What is one thing GIS has achieved that you are most proud of?

It’s very hard to think about only one thing, because GIS has done a lot! I would put it in the context of three major themes:

1. The people: GIS is a magnet for scientific talent. We have managed to attract very good people with a passion for research.
2. The science: We are the center of discovery for genomics of different diseases. Over the past decade and more, we at GIS have discovered a wide variety of different genetic basis of different conditions.
3. The culture: GIS is an institute, it’s not a laboratory; it’s not a PI. We have formed a culture that promotes collaborations and working together.

What are the attributes that make GIS unique?

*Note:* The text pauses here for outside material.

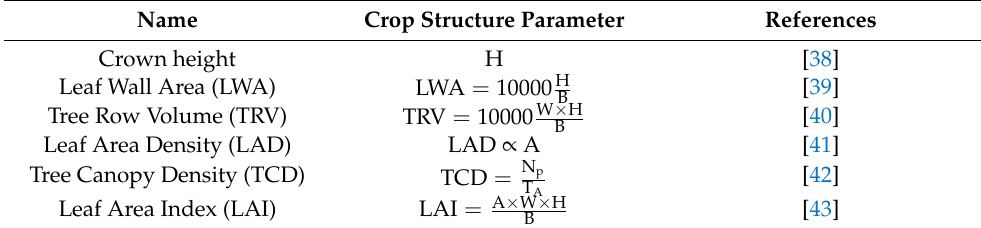
Table 2. Crop structure parameter equations for precision spraying in orchards 1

GIS is a technology-centric institute. That means that everyone has to work with someone who knows better in other disciplines. For example, for the projects that we work on, a single lab cannot do it alone. We have to work with other labs to execute a bigger project. That sort of culture is imprinted in the projects that we run, and that’s why we need to work in a very collaborative manner. In addition, not only are we working collaborative internally, we also work very closely with hospitals and the other tertiary institutions.

My vision is to develop GIS into one of the most influential institutes in genomics. We want to be the hotbed for scientific discovery and innovation.

The areas that we are focusing on will firstly be human genomics. If you think about understanding our genome, we have [come] a long way in terms of the technology and how much it tells us about the genetic basis of some diseases, as well as what exactly is our genetic makeup. But we are only at the beginning stage because future technology will allow us to have a wider coverage and a deeper view about our genomes. It will allow us to look at epigenetics for example. We will need to continue to apply next generation technologies in trying to understand the genetics and epigenetics of human diseases. This is the first pillar.

Also, because we have learnt so much about genetics, we also learnt about the variation between human beings. We want to be able to develop disease models that tell us how we can study human diseases in the laboratory. This is the second pillar, which is human disease modeling; we want to link genetic insight to functional insight.

At GIS, we have a spectrum of academic research: all the way to translational and commercialization. For basic research, it’s more about identifying the genetic basis of diseases. For translational research, it’ll be on developing and identifying biomarkers and seeing how they will improve diagnostics in the clinic. Additionally, developing disease models will help us to translate as well, because that enables us to do drug screening and try to understand how to develop better drugs.

Some of the more promising research would be projects that work on making the real cells. We all understand that stem cells can differentiate into specialized cell types. What we hope to achieve is that the specialized cell types will look like the real cells in the body. There’s no point in making a cell that is different from the body–what is the point of studying artificial cells?

The second important area is to create mini-organs. When we think about the human system, it is made up of multiple, different cell types. We must think of a way to put these different cell types together so they can function as a system. Another term for mini-organs would be organoids. I think this will be the most promising research field in the community. These will be the breakthroughs that will come from Singapore in the next few years.


What advice would you give to young scientists in Asia?

My advice to young scientists is: explore the science in Asia; many opportunities await [you]. At the same time, have a global outlook in science and technology.

We are in the era of the rise [of] Asia. You can see that many Asian countries have good GDP growth–they are building and expanding very fast. What is more important for young scientists is that many Asian countries are investing heavily in research. That means that many innovations will come from Asia.